The Art of SATergy: Excerpt from game theory book concerning multiple choice - apmee
http://freakonomics.blogs.nytimes.com/2008/12/18/the-art-of-satergy/

======
tokenadult
An interesting application of game theory to standardized testing. For the
record, the single best approach to learning to score better on standardized
tests is to read avidly in the language of the test. Here's how I put it in a
FAQ message for high school students:

READ, READ

To learn how to score well on a standardized test reading section, the number
one piece of advice is READ, READ, READ, and READ. Read about what you like to
know more about. Read things that are fun for you. Find books and magazines
about interesting topics and read them.

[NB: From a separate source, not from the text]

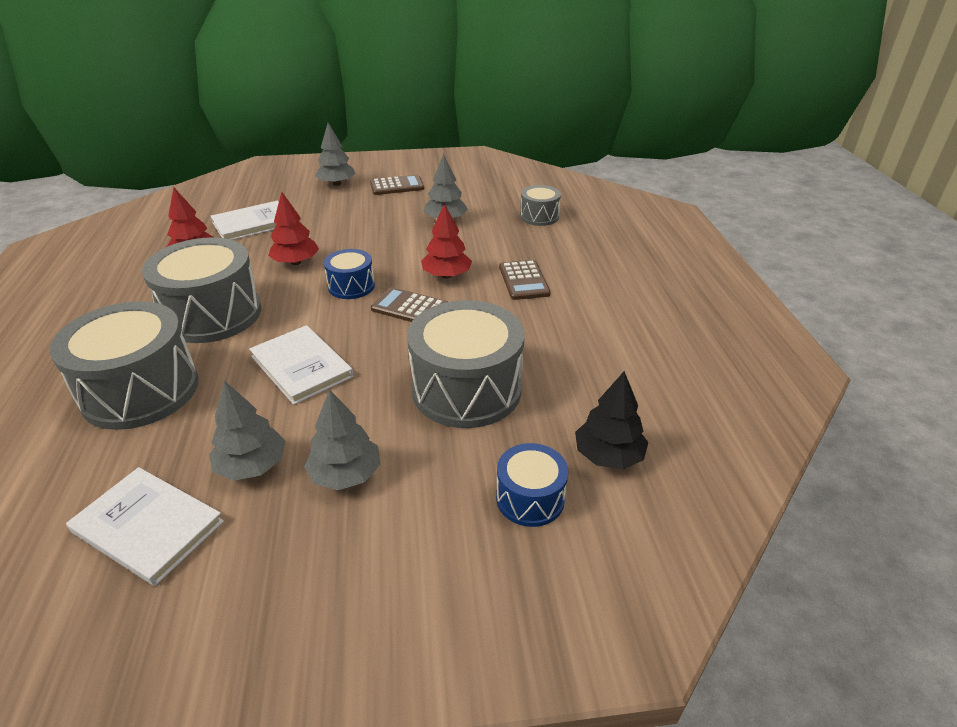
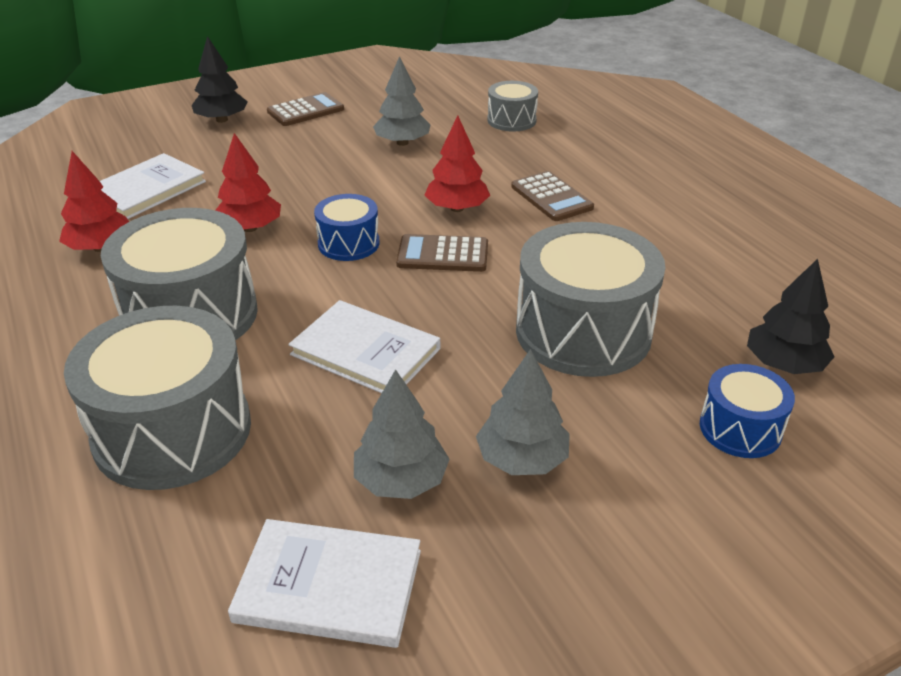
camera: 20 degrees left, 0 degrees up
grey tree [315,123,356,186] -> black tree [192,36,248,123]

Turn off the TV and read. Put away the
video game controller and read. Read hard things, and read easy things. Read a
lot.

For years, I wondered why it came so readily to mind to write "READ, READ,
READ" in all capital letters like that when I give advice on this subject, as
I have frequent occasion to do. Recently, I reread the section "Suggestions
for Study" in the front matter of John DeFrancis's book Beginning Chinese
Reader, Part I, which I first used to learn Chinese back in 1975. In that
section of that book, I found this passage, "Fluency in reading can only be
achieved by extensive practice on all the interrelated aspects of the reading
process. To accomplish this we must READ, READ, READ" (capitalization as in
original).

Also for the record, the SSAT test used by some secondary schools is not
developed by as elaborate a process as the SAT test used for college
admission. There is a rather higher likelihood that the SSAT will have poorly
constructed questions. But for any entrance test, the first form of effective
preparation is to read widely and avidly.